No tempo do beija-ditador

eodoro e Teodorin estavam satisfeitíssimos. Ainda mal se atreviam a balbuciar “ôba” e já os imortalizavam em glória na Sapucaí. Não sabem? Pois conta-se depressa. Estavam os Teodoros, pai e filho, a jogar monopólio na mansão presidencial, quando Teodorin, distraído a folhear uma revista brasileira, gritou para o pai: “Regardez, padre, el bueno Mardi Gras brasileño!” Teodoro, resoluto, respondeu-lhe num castelhano babélico: “Compra!” Mas Teodorin explicou-lhe, com paciência, que não podia ser assim. Não era só comprar, era preciso conversa, diplomacia, essas coisas democráticas. Teodoro disse-lhe que de democracia não percebia nada mas, ainda assim, que comprasse. Foi o que bastou para que Teodorin, sagaz, se empenhasse na coisa. Era preciso um passo, mas qual? Foi ver a lista das escolas de samba e tropeçou numa com nome de pássaro: Beija-Flor. Servia perfeitamente. Fez contactos. E tratou do cheque, naturalmente. Se o Brasil andava a cortar nos apoios às escolas sambistas, por que razão não poderia a mais recente sócia da grande irmandade lusófona (que é uma coleccionadora compulsiva de línguas oficiais e não oficiais — a brincar, entre umas e outras, já juntou ao espanhol da colonização e ao fang tribal o inglês “pidgin”, o francês e o português) dar uma ajuda?

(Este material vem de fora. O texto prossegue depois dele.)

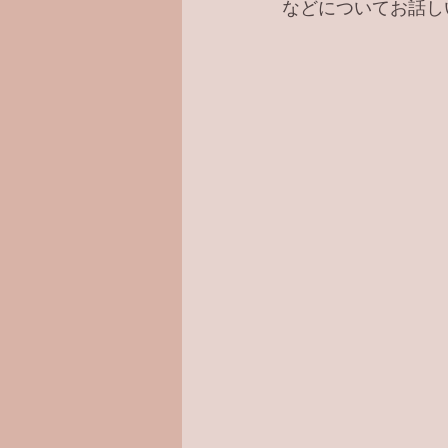
などについてお話し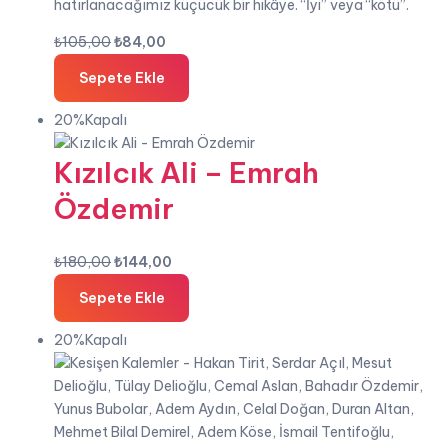
hatırlanacağımız küçücük bir hikâye. “İyi” veya “kötü”.
Orijinal
Şu
₺
105,00
₺
84,00
fiyat:
andaki
Sepete Ekle
₺105,00.
fiyat:
₺84,00.
20%Kapalı
Kızılcık Ali – Emrah
Özdemir
Orijinal
Şu
₺
180,00
₺
144,00
fiyat:
andaki
Sepete Ekle
₺180,00.
fiyat:
₺144,00.
20%Kapalı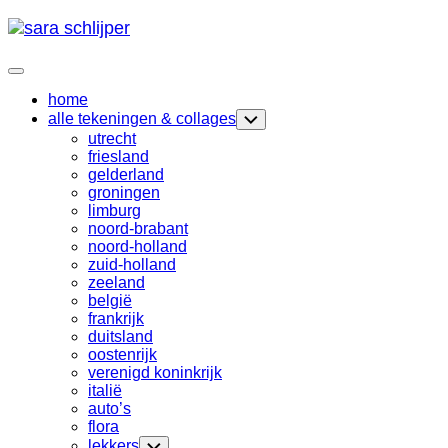
Skip
to
content
Expand
Menu
home
Current
alle tekeningen & collages
Toggle
Page
Child
utrecht
Menu
Parent
friesland
gelderland
groningen
limburg
noord-brabant
noord-holland
zuid-holland
zeeland
belgië
frankrijk
duitsland
oostenrijk
verenigd koninkrijk
italië
auto’s
Current
flora
Page
lekkers
Toggle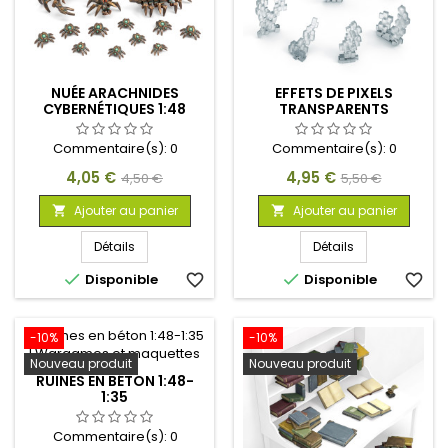
NUÉE ARACHNIDES
EFFETS DE PIXELS
CYBERNÉTIQUES 1:48
TRANSPARENTS
Commentaire(s):
0
Commentaire(s):
0
Prix
Prix
Prix
Prix
4,05 €
4,95 €
4,50 €
5,50 €
de
de
Ajouter au panier
Ajouter au panier


base
base
Détails
Détails


Disponible
favorite_border
Disponible
favorite_border
-10%
-10%
Nouveau produit
Nouveau produit
RUINES EN BÉTON 1:48-
1:35
Commentaire(s):
0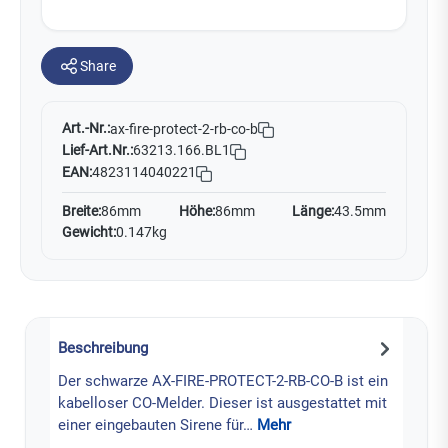
Share
Art.-Nr.:
ax-fire-protect-2-rb-co-b
Lief-Art.Nr.:
63213.166.BL1
EAN:
4823114040221
Breite:
86mm
Höhe:
86mm
Länge:
43.5mm
Gewicht:
0.147kg
Beschreibung
Der schwarze AX-FIRE-PROTECT-2-RB-CO-B ist ein
kabelloser CO-Melder. Dieser ist ausgestattet mit
einer eingebauten Sirene für…
Mehr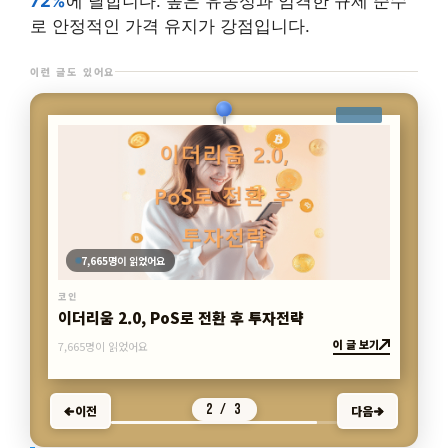
72%
에 달합니다. 높은 유동성과 엄격한 규제 준수
로 안정적인 가격 유지가 강점입니다.
이런 글도 있어요
7,439명이 읽었어요
코인
NFT 프로젝트, 투자 전 반드시 확인할 점
이 글 보기
7,439명이 읽었어요
3 / 3
이전
다음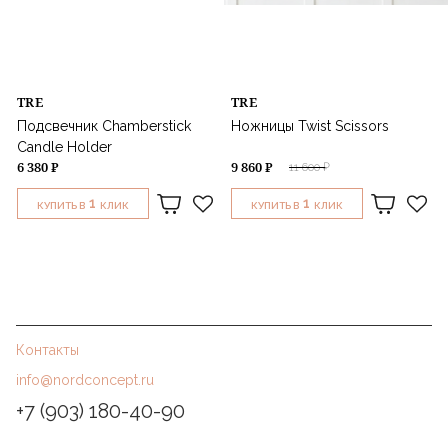
TRE
TRE
Подсвечник Chamberstick
Ножницы Twist Scissors
Candle Holder
6 380 ₽
9 860 ₽
11 600 ₽
1
1
КУПИТЬ В
КЛИК
КУПИТЬ В
КЛИК
Контакты
info@nordconcept.ru
+7 (903) 180-40-90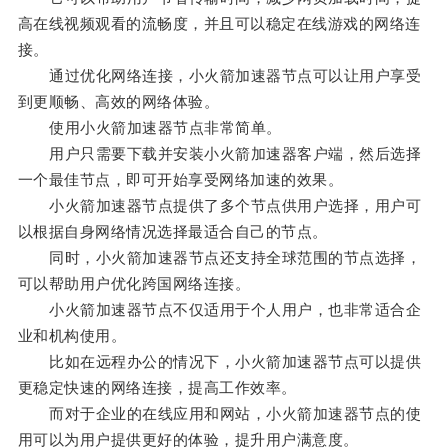
高在线视频观看的流畅度，并且可以稳定在线游戏的网络连
接。
通过优化网络连接，小火箭加速器节点可以让用户享受
到更顺畅、高效的网络体验。
使用小火箭加速器节点非常简单。
用户只需要下载并安装小火箭加速器客户端，然后选择
一个最佳节点，即可开始享受网络加速的效果。
小火箭加速器节点提供了多个节点供用户选择，用户可
以根据自身网络情况选择最适合自己的节点。
同时，小火箭加速器节点还支持全球范围的节点选择，
可以帮助用户优化跨国网络连接。
小火箭加速器节点不仅适用于个人用户，也非常适合企
业和机构使用。
比如在远程办公的情况下，小火箭加速器节点可以提供
更稳定快速的网络连接，提高工作效率。
而对于企业的在线应用和网站，小火箭加速器节点的使
用可以为用户提供更好的体验，提升用户满意度。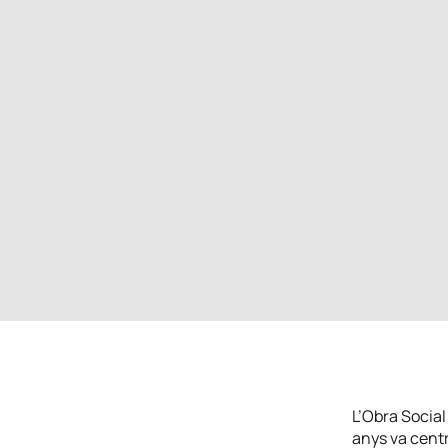
L’Obra Social
anys va centr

Podia e daria. E se cada escola gasta, em média, por ano, 1,5 milhões de euros, ele seria magnânimo: dobraria a oferta. E a escola-pássaro lá recebeu, a título de patrocínio, a módica quantia de 10 milhões de reais, ou seja, 3,5 milhões de euros. Claro que, com tal maquia, outro pássaro cantaria. E cantou. A escola de samba Beija-Flor concorreu ao desfile na Sapucaí com “Um griô conta a história: um olhar sobre a África e o despontar da Guiné Equatorial”. Um mimo. Numa história onde há um rei cobiçoso (D. João II de Portugal) e sangue negro como “argamassa do edifício da escravidão”, como se relata no texto justificativo do enredo deste ano, o final feliz desagua no presente como água morna em banheira vazia. Ora ouça-se, lendo, o samba-enredo: “Um africano rei que não perdeu a fé/ Era meu irmão, filho da Guiné! (…) Na ginga do balelé, cores no ar/ Dessa mistura vem meu axé…/ Canta Brasil! dança Guiné!/ Criança! Levanta a cabeça e vá embora! No mar que trouxe a dor,/ Riqueza aflora/ Tens uma família agora!/ Quem beija essa flor não chora.” Exacto. E quem beija ditador não perde. A escola foi a vencedora do Carnaval e, no final do desfile, lá estava o embaixador do país de Teodoro Obiang, Pedro Matute Tang, a abraçar Neguinho, o intérprete histórico da escola, e a garantir: “Nós fazemos cultura, não fazemos política.” Num camarote, Teodorin (Teodoro não foi, estava entretido com outros carnavais) deve ter adorado. Como é bom ter amigos! Como é bom ser louvado desinteressadamente, mesmo que a troco de algum dinheiro, por gente tão amável… Gente que até é capaz de escrever, como objectivo comum ao Brasil e à Guiné Equatorial, “caminhemos sobre a trilha de nossa imensa felicidade”! Até porque, e disso ninguém duvida, são mesmo felizes os cidadãos que sabem que a Guiné Equatorial é um país riquíssimo. São poucos, é verdade, apenas umas centenas dos seus quase 800 mil habitantes, os outros vivem na miséria — mas têm o horizonte, a esperança, agora até têm um samba, olerê olará, et cetera e tal, Teodorin é um génio.

Agora que Portugal vai conceder “vistos gold” a quem se disponha a investir na cultura, é bom não perder de vista esta (como se diz?) “janela de oportunidade”. Sai uma ópera para Teodoro! Uma sinfonia para Teodorin! Um bailado para a felicidade equatorial! E choverão os investimentos, os vistos, e a alegria universal paga a preço de “amigo”. Vendo bem, agora que a Guiné Equatorial adoptou o português como língua oficial, é a melhor maneira de nos irmanarmos. Até porque as palavras que para aqui interessam são escritas sempre da mesma maneira, antes ou depois de qualquer acordo ortográfico. Ora confirmem: comprar, rebaixar, oprimir, roubar, corromper. Doce vocabulário, “na trilha da nossa imensa felicidade”. Seja em samba ou fadinho, os Teodoros agradecem.